In diesen Tagen der Corona-bedingten Polarisierung findet eine bezeichnende Formulierung ausgedehnte Verwendung: das Gerede von der "Salonfähigkeit" politischer Gegner. In Deutschland analysierte die Bertelsmann-Stiftung, die Pandemie habe "Nationalismus und Klientelpolitik weltweit salonfähig" gemacht, während das Bündnis gegen Rechts in Berlin davor warnte, in den aktuellen Corona-Protesten rechtes Gedankengut "nicht nur salonfähig" zu machen, sondern es auch mitzutragen. In Österreich hingegen raunte die FPÖ, die Bundesregierung wolle mit der Corona-App "den Überwachungsstaat salonfähig machen".
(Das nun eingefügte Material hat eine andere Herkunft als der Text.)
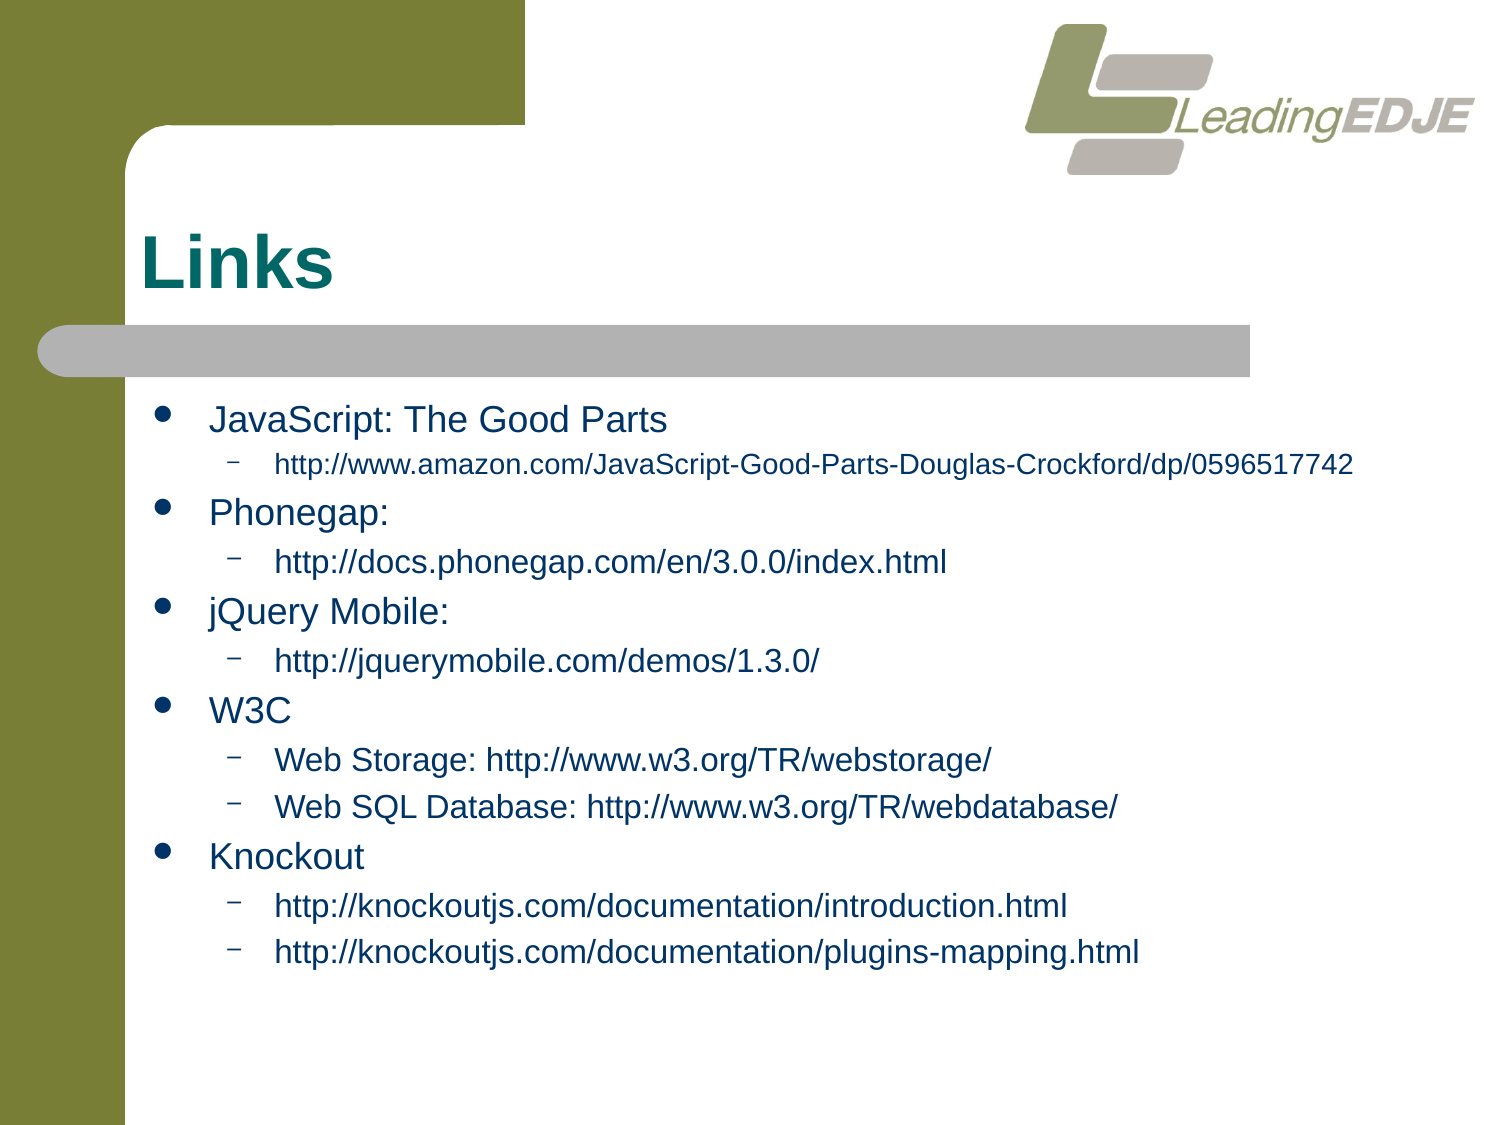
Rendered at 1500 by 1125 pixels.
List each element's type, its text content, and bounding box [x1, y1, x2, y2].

Michael Bröning ist Politikwissenschafter, Publizist und Mitarbeiter der Friedrich-Ebert-Stiftung. Zuletzt erschien von ihm gemeinsam mit Michael Wolffsohn "Stadt, Land, Volk". Bröning ist Mitglied der SPD. - © Johanna Kosowska
Michael Bröning ist Politikwissenschafter, Publizist und Mitarbeiter der Friedrich-Ebert-Stiftung. Zuletzt erschien von ihm gemeinsam mit Michael Wolffsohn "Stadt, Land, Volk". Bröning ist Mitglied der SPD. - © Johanna Kosowska

Die Beispiele von entgegengesetzten Polen des ideologischen Spektrums zeigen: Die Floskel der "Salonfähigkeit" überschreitet Parteigrenzen. Über Jahre wurde sie zumindest in Deutschland hingegen vordringlich bemüht, um jeden Kontakt mit der Linkspartei zu unterbinden. Doch bei aller aktuellen Vielseitigkeit bleibt die Idee der "Salonfähigkeit" ein merkwürdiges geografisches Unikat. Außerhalb des deutschsprachigen Raums trifft sie nämlich kaum auf Resonanz.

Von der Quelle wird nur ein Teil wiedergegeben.